Jakarta (ANTARA) - Anggota Badan Anggaran DPR RI, Sukamta memandang Rancangan Undang-Undang tentang Anggaran Pendapatan dan Belanja Negara (RUU APBN) Tahun 2021 perlu fokus mengatasi pandemi dan dampaknya secara sosial ekonomi.

"Di dalam RUU APBN 2021 alokasi anggaran Kesehatan sebesar Rp169,7 triliun atau 6,2 persen dari total Belanja Negara sebesar Rp2.750 triliun yang terdiri atas Belanja Pemerintah Pusat sebesar Rp130,7 triliun dan Transfer ke Daerah sebesar Rp39,1 triliun. Anggaran ini rasanya belum memadai dengan melihat risiko pandemi yang masih besar," kata Sukamta dalam rilis, Sabtu.

Menurut dia, masih banyak ahli epidemiologi yang menyatakan karena penanganan COVID-19 yang masih lambat hingga saat ini, diperkirakan puncak pandemi baru akan berlangsung di tahun 2021.

Dengan prediksi seperti ini, masih menurut Sukamta, sangat wajar jika RUU APBN 2021 perlu mengalokasikan belanja yang cukup di sektor kesehatan dan pemulihan ekonomi utamanya untuk membantu pelaku usaha kecil dan UMKM.

Baca juga: Pimpinan MPR apresiasi komitmen presiden perkuat ketahanan pangan

Ia berpendapat bahwa pemerintah juga jangan hanya andalkan jurus pengadaan vaksin untuk atasi pandemi, karena banyak ahli katakan vaksin bukan satu-satunya cara.

"Artinya selain untuk atasi COVID-19 juga perlu anggaran kesehatan yang memadai untuk peningkatan dan perbaikan sistem dan pelaksanaan Jaminan Kesehatan Nasional (JKN), peningkatan sarana prasana kesehatan, dan kapasitas tenaga kesehatan," ucap Sukamta.

Pemerintah, lanjutnya, harus pula memberikan alokasi yang memadai untuk atasi dampak pandemi secara sosial ekonomi, mengingat antara lain perkiraan angka pengangguran terbuka pada tahun 2021 mencapai 7,7-9,1 persen sementara tingkat kemiskinan meningkat antara 9,2-9,7 persen.

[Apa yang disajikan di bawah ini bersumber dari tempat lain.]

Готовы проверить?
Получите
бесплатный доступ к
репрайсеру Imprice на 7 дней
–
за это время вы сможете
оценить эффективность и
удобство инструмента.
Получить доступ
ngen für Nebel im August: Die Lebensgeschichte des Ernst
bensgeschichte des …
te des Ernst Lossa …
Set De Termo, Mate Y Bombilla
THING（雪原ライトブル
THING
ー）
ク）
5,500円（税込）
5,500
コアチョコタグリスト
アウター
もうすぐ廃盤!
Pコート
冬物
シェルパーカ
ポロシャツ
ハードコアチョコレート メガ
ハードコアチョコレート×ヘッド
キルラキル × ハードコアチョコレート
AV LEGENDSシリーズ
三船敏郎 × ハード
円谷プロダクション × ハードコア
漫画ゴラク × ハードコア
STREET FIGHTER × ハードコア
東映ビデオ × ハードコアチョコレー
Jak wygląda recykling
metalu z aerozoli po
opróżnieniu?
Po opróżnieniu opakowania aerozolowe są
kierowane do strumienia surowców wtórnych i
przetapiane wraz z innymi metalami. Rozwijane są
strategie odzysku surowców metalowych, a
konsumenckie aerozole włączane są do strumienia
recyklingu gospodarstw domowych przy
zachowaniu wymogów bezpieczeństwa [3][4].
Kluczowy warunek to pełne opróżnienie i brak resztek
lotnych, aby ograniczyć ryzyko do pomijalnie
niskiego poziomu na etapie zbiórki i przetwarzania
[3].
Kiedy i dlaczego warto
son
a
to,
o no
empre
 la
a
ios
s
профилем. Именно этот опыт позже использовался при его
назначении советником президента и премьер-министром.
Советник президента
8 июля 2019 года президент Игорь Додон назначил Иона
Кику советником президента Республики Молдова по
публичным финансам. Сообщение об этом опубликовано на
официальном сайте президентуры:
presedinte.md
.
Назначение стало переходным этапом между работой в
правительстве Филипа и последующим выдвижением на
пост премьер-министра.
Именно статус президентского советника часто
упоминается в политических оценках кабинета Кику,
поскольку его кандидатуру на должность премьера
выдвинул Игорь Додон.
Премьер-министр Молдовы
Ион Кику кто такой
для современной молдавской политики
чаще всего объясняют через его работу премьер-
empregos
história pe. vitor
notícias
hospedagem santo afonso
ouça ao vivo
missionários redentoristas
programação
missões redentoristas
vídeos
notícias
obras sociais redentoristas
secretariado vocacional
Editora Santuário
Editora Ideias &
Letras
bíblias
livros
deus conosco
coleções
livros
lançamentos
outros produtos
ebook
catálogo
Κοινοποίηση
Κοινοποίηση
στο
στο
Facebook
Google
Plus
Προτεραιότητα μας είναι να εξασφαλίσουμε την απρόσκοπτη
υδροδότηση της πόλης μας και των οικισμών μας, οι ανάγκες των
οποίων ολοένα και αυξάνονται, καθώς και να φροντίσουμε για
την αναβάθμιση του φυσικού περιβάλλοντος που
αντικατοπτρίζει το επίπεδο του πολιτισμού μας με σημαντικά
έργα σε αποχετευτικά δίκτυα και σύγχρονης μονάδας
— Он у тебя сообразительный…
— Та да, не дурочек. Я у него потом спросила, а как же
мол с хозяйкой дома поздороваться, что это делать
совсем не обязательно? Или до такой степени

“Dampak pandemi bisa jadi akan mencapai puncaknya pada tahun 2021, kondisi ini akan terasa semakin berat bagi warga miskin dan juga pelaku usaha kecil. Maka harus ada skema anggaran yang mamadai untuk jaring pengamanan sosial, akses pendidikan, dan pemulihan UMKM," papar Sukamta.

Sebelumnya, pengamat ekonomi Center of Reform on Economics (Core) Muhammad Faisal menilai struktur RAPBN 2021 dengan defisit 5,7 persen, cukup realistis.

Di sisi lain, ujar Faisal, anggaran kesehatan perlu diperbesar dan digenjot realisasinya karena kebutuhan penanganan pandemi masih tinggi pada tahun depan.

"Saya perkirakan baru pada 2021 (mulai mereda), tapi itu belum langsung, perlu waktu, mudah-mudahan semester kedua, artinya konsekuensi belanja pemerintah untuk penanganan COVID tetap harus besar," katanya di Jakarta, Senin (21/9)

Baca juga: Apindo nilai target pertumbuhan ekonomi 2021 terlalu ambisius

Pemerintah, lanjut dia, perlahan mengurangi defisit dari tahun ini mencapai 6,34 persen menjadi 5,7 persen karena ketidakpastian akibat pandemi COVID-19 masih tinggi pada 2021.

Toleransi defisit melebar karena pandemi virus corona ini akan berlangsung hingga 2022 dan akan kembali dalam batas maksimal sesuai amanat UU Nomor 17 tahun 2003 tentang Keuangan Negara sebesar tiga persen.

Direktur Eksekutif Core Indonesia ini mengharapkan pelebaran defisit itu diarahkan optimal salah satunya dalam penanganan pandemi COVID-19.

Namun, dalam RAPBN 2021, anggaran kesehatan menurun dari Rp212,5 triliun sesuai Perpres 72 Tahun 2020 menjadi Rp169,5 triliun, meski secara persentase nominal itu mencapai 6,2 persen dari RAPBN atau melebihi dari amanat undang-undang sebesar lima persen.